Text>
1914–15 City Cup

Tournament details
- Country: Ireland
- Date: 31 October 1914 – 12 May 1915
- Teams: 8

Final positions
- Champions: Glentoran (6th win)
- Runners-up: Linfield

Tournament statistics
- Matches played: 55
- Goals scored: 172 (3.13 per match)

= 1914–15 City Cup =

The 1914–15 City Cup was the 21st edition of the City Cup, a cup competition in Irish football.

The tournament was won by Glentoran for the 6th time and 2nd consecutive year. One match between Cliftonville and Bohemians was unplayed.

Collection entries>
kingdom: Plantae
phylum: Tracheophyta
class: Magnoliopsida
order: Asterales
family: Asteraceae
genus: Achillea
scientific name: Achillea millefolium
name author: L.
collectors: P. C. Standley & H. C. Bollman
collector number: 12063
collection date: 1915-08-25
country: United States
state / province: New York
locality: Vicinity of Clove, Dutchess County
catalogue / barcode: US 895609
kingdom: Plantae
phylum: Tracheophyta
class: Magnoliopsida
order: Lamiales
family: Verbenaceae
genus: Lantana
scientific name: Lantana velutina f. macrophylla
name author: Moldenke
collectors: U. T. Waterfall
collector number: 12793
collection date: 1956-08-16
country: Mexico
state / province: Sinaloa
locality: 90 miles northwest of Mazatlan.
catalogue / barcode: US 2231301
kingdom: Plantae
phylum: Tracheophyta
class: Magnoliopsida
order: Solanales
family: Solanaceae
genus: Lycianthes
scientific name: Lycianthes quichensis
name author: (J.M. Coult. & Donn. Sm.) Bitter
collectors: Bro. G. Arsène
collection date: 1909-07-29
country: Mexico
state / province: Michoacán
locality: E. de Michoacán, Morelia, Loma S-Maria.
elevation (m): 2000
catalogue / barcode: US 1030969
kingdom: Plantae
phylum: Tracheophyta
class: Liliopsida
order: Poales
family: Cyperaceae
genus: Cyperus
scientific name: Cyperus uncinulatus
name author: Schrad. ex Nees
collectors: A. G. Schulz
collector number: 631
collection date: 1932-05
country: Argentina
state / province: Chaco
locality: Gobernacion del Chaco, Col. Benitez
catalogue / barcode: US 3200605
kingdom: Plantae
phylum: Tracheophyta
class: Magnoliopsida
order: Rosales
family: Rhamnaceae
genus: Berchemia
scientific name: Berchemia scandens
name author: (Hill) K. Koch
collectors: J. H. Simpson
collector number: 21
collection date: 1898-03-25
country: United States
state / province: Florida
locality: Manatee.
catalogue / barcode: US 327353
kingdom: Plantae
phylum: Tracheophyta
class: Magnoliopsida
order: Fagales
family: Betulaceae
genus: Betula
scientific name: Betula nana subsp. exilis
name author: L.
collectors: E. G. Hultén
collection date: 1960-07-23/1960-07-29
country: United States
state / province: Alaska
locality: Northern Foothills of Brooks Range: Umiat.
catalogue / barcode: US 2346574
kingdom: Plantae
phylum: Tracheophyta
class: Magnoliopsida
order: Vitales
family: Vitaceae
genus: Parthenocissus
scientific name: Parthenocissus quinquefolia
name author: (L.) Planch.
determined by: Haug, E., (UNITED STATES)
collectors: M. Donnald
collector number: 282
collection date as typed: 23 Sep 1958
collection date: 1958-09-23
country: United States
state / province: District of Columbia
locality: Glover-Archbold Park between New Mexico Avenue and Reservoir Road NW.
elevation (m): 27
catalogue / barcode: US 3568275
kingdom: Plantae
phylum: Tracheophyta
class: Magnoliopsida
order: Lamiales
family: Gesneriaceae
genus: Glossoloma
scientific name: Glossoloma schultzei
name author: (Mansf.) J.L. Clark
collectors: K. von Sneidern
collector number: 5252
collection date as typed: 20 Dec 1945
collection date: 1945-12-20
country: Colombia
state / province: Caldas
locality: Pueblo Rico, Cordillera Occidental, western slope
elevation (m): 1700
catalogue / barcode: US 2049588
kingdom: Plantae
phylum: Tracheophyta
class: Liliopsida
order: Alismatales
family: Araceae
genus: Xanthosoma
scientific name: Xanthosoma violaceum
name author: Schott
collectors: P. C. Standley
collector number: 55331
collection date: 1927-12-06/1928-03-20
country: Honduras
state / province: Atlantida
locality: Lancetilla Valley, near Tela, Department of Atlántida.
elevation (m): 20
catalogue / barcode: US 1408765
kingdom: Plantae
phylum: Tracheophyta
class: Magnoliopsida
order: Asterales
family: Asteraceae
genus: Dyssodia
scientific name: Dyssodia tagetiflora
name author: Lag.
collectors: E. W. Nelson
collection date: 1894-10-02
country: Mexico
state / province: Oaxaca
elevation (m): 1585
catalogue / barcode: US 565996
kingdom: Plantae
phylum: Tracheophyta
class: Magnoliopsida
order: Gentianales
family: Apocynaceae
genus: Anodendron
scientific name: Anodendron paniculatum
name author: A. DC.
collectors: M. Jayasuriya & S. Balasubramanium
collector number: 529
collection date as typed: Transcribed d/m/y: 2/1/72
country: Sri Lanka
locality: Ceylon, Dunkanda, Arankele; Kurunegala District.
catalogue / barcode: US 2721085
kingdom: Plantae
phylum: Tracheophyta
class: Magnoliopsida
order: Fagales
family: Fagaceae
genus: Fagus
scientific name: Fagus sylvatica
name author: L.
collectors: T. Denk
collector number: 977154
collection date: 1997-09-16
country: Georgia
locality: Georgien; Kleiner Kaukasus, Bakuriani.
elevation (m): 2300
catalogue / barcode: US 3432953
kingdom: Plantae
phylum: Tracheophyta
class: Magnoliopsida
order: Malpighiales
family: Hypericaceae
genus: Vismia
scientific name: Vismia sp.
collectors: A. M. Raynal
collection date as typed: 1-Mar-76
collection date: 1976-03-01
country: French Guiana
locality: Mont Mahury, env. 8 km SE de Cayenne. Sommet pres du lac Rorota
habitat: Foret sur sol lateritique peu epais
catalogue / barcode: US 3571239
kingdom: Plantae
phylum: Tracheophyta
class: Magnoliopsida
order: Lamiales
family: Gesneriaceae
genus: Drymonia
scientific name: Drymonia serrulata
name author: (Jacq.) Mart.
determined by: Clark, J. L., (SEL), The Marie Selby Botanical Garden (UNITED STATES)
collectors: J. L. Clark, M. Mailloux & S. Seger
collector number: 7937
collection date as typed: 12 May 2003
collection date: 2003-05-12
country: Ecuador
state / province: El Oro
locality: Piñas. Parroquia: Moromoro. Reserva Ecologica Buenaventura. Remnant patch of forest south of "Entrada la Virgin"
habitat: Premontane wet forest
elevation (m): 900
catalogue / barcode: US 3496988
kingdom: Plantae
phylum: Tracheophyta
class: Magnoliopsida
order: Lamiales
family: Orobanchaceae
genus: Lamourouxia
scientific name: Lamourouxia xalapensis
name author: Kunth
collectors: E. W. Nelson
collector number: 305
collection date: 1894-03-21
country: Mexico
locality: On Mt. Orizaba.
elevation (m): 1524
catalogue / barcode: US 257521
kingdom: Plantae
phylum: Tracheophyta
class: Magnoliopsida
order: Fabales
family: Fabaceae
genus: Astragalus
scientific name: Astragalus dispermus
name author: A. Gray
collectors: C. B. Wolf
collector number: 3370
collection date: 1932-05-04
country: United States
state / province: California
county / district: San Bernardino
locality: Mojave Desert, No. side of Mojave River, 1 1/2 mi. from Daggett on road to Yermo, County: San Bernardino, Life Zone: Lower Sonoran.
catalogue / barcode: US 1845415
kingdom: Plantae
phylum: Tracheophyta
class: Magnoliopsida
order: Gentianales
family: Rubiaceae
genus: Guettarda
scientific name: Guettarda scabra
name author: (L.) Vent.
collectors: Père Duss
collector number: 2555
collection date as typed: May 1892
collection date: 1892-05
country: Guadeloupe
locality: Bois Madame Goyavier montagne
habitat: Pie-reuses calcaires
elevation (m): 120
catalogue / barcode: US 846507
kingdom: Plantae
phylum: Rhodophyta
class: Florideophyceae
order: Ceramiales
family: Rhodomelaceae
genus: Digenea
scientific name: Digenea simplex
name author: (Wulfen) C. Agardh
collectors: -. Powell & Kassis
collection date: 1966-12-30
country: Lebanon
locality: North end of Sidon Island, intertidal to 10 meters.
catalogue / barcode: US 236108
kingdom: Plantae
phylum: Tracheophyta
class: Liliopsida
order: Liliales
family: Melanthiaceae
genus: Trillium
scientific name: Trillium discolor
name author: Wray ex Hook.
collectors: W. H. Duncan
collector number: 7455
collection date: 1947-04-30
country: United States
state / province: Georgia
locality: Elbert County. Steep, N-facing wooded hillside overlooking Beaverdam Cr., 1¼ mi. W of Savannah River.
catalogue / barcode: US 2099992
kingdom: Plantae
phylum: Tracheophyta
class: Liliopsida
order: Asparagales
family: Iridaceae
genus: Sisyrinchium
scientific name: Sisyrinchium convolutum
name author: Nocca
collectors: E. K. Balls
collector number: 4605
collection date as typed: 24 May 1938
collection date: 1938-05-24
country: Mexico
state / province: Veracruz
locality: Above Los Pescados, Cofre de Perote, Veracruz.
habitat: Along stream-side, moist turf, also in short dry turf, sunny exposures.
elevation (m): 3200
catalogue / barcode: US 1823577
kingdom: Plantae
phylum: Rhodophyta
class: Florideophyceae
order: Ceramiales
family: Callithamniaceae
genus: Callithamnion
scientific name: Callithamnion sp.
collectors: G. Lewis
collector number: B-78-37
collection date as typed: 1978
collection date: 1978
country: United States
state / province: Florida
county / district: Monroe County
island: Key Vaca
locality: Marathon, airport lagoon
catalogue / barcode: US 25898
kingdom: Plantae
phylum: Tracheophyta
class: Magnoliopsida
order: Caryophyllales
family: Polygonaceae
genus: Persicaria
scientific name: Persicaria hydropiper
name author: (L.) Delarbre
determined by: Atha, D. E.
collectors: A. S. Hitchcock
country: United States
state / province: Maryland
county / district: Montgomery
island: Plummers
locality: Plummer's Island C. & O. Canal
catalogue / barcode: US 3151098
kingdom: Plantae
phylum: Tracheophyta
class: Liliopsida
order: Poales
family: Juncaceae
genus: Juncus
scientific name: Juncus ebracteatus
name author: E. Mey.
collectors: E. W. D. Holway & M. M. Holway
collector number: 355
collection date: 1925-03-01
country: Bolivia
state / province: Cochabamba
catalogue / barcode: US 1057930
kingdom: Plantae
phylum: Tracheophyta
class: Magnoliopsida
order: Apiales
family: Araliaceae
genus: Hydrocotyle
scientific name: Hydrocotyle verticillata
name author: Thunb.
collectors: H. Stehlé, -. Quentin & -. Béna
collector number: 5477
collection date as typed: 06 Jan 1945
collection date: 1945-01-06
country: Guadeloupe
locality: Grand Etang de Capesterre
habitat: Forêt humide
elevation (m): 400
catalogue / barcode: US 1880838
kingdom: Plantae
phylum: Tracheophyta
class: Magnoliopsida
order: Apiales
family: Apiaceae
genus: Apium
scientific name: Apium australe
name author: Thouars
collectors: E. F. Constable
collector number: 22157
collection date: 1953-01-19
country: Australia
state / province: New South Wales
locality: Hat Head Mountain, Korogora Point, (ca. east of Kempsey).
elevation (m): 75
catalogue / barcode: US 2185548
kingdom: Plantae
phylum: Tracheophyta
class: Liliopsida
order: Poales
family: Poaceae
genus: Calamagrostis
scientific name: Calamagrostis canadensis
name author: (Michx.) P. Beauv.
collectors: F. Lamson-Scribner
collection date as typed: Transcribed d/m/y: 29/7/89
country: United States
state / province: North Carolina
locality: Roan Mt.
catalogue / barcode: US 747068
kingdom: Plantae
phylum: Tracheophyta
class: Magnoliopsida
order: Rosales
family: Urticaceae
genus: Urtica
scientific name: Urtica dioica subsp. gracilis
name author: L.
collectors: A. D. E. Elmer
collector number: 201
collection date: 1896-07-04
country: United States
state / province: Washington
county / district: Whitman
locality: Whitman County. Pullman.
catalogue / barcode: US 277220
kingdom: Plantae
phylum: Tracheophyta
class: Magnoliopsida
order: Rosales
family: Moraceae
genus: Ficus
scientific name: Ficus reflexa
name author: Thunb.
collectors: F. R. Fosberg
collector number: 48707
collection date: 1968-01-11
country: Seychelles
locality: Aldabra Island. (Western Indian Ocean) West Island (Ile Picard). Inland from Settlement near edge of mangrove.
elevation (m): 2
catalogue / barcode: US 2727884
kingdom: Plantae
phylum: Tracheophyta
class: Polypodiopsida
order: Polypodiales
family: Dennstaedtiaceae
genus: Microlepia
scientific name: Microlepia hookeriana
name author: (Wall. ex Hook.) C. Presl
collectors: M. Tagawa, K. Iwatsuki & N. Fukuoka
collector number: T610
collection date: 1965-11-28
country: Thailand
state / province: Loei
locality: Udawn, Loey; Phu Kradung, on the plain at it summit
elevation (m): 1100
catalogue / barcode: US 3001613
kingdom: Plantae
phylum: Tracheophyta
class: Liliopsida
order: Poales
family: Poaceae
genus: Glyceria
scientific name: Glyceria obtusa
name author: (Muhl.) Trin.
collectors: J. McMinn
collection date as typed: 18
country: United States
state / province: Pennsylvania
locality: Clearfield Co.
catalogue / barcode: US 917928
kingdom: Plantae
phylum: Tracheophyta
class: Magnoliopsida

Exercise 1> Rewrite the passage of the 1914–15 City Cup article that begins at the words "Final positions" and stops after "Bohemians was unplayed.", replacing "Glentoran" with "the champions".
Exercise 2> Summarize the 1914–15 City Cup article in two sentences.
Exercise 3>
Answer these questions using the 1914–15 City Cup article:
(a) How many goals were scored in the tournament?
(b) Which two teams had an unplayed match?
(c) Which edition of the City Cup was this?

Reply 1>
Final positions
- Champions: the champions (6th win)
- Runners-up: Linfield

Tournament statistics
- Matches played: 55
- Goals scored: 172 (3.13 per match)

= 1914–15 City Cup =

The 1914–15 City Cup was the 21st edition of the City Cup, a cup competition in Irish football.

The tournament was won by the champions for the 6th time and 2nd consecutive year. One match between Cliftonville and Bohemians was unplayed.

Reply 2> The 1914–15 City Cup, the 21st edition of this Irish football cup competition, ran from 31 October 1914 to 12 May 1915 with eight teams and 55 matches played. Glentoran won it for the sixth time and second consecutive year, and Linfield finished as runners-up.

Reply 3>
(a) 172 goals (3.13 per match)
(b) Cliftonville and Bohemians
(c) The 21st edition